Os dados também demonstram que não há fatores regionais claros no
fenômeno, pois os avanços são significativos em todas as regiões do
País, tanto em municípios pequenos, médios ou grandes.
Os números divulgados nesta quinta-feira, alerta o instituto, podem estar
subestimados, pois não há estatísticas oficiais do IBGE que considerem
as pessoas não domiciliadas. Segundo o Ipea, os dados usados são
fornecidos por prefeituras, mas divergem significativamente de
levantamentos alternativos realizados por organizações não
governamentais, em especial, nas grandes metrópoles.
Subnotificação
O número real de sem-teto pode ser muito maior que esses verificados
pelas pesquisas. A falta de dados exatos, como aqueles relativos à
população domiciliada, dificulta aos governos criarem políticas públicas
direcionadas, capazes de atender a dimensão real desta população.

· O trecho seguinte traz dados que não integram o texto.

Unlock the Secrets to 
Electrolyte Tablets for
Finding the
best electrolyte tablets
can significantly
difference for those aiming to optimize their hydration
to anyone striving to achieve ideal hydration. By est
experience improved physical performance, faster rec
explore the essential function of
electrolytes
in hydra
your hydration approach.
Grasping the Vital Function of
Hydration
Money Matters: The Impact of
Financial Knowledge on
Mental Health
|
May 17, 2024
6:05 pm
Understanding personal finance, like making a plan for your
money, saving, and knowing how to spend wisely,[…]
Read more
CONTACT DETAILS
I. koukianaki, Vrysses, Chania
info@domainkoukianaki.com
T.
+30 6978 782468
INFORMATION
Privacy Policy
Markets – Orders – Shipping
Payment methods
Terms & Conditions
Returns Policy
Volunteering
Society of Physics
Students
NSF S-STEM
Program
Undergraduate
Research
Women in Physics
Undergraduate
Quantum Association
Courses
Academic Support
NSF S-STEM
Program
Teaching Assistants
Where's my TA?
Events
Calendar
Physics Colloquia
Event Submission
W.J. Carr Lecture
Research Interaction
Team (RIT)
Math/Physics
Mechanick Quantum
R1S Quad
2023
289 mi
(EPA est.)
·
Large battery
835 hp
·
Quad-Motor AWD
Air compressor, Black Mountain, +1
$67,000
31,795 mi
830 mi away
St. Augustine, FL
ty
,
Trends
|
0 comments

Um exemplo citado é dificuldade do Ministério da Saúde em alocar um
número adequado de vacinas contra a covid-19 para essa população

durante a pandemia. Há ainda outros problemas como a dificuldade no
acesso ao Sistema Único de Saúde (SUS) ou mesmo ao recebimento de
benefícios sociais, como o Auxílio Brasil. Soma-se a isso as dificuldades
de dimensionar políticas de seguridade social – incluindo acolhimento
institucional, abordagem social, atendimento socioassistencial, oferta de
alimentos, espaços de convivência, atendimento médico e odontológico,
bem como procedimentos de saúde.
Os orçamentos públicos ficam incapacitados de planejar oferta de
serviços públicos, alocações de recursos humanos e construção de
novos espaços de atendimento. Com isso, essas pessoas são vítimas de
violação de direitos básicos de cidadania.

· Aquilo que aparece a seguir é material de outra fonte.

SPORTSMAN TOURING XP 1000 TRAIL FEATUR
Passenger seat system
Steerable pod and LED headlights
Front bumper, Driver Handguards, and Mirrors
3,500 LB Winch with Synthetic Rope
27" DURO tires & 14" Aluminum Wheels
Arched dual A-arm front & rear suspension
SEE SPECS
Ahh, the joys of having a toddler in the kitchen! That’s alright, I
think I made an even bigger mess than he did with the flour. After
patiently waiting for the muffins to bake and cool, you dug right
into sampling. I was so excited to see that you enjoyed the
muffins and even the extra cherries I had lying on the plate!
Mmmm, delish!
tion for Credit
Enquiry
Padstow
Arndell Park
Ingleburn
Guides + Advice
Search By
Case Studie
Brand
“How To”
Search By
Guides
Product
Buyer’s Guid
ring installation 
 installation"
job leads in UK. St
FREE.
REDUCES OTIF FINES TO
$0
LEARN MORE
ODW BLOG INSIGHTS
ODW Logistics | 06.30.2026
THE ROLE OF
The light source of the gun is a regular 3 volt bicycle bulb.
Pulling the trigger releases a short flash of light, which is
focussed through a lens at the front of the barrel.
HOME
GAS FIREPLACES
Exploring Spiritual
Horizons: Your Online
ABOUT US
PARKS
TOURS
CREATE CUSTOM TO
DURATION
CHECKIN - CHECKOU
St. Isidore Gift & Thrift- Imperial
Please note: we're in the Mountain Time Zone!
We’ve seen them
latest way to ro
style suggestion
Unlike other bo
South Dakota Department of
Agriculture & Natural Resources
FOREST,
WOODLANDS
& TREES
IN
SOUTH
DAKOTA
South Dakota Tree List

Segundo o autor do estudo do Ipea, o pesquisador Marco Antônio
Carvalho Natalino, em 2010, essa população foi incluída no Cadastro
Único e, em 2011, passou a ter direito de acesso aos serviços do SUS
mesmo sem comprovante de residência. Já em 2012, foi regulamentado
o funcionamento dos Consultórios na Rua (CnR). No entanto, a
manutenção dos dados ainda é imprecisa e dificulta a criação de políticas
públicas.
Para a estimativa atual, o Ipea recorreu a dados oficiais informados por
administrações municipais. Natalino baseou-se ainda nos dados do
Censo Suas (2021), processo de monitoramento do Sistema Único de
Assistência Social, no último dado disponível do Cadastro Único
(CadÚnico), de julho de 2022, além de um conjunto de variáveis
socioeconômicas como taxas municipais de pobreza e de urbanização.

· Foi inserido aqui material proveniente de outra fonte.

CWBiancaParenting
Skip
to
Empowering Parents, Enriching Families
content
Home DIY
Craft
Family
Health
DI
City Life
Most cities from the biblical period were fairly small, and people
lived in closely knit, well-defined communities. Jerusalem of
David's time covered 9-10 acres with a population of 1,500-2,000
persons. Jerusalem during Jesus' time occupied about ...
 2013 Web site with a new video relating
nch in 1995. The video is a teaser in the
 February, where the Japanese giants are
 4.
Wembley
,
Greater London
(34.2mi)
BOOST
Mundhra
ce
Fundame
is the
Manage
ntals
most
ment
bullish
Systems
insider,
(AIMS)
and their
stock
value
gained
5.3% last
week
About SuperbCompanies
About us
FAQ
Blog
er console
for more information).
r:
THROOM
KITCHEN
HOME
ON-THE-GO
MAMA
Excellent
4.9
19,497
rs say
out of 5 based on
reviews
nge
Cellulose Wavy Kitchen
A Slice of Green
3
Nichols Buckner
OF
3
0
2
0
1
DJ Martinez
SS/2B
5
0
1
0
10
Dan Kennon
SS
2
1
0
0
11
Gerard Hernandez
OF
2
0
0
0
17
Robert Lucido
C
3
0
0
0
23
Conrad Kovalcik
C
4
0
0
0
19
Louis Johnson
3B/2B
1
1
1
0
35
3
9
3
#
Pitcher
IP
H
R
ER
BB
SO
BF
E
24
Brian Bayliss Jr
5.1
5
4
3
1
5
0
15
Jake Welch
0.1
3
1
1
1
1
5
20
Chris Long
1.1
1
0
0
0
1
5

“Como essas fontes alternativas via de regra indicam um número de
pessoas em situação de rua maior que as fontes oficiais, na medida que
essas fontes alternativas forem mais acuradas que as utilizadas, a
estimativa a ser apresentada nesse estudo terá um viés de
subestimação”, alerta o pesquisador.
O estudo revela que é bem mais difícil a contagem de pessoas não
domiciliadas do que aquelas com endereço fixo. Por conta disso, a
medição é feita em torno das pessoas que o Estado “consegue
enxergar”, ou seja, aquelas que recorrem a serviços públicos.
Com esta inexatidão e falta de estatísticas oficiais, o estudo denuncia
que a população em situação de rua segue sendo vítima de uma
violência praticada pelo Estado, por ser tratada como cidadãos de
segundo classe e sem direito a políticas direcionadas.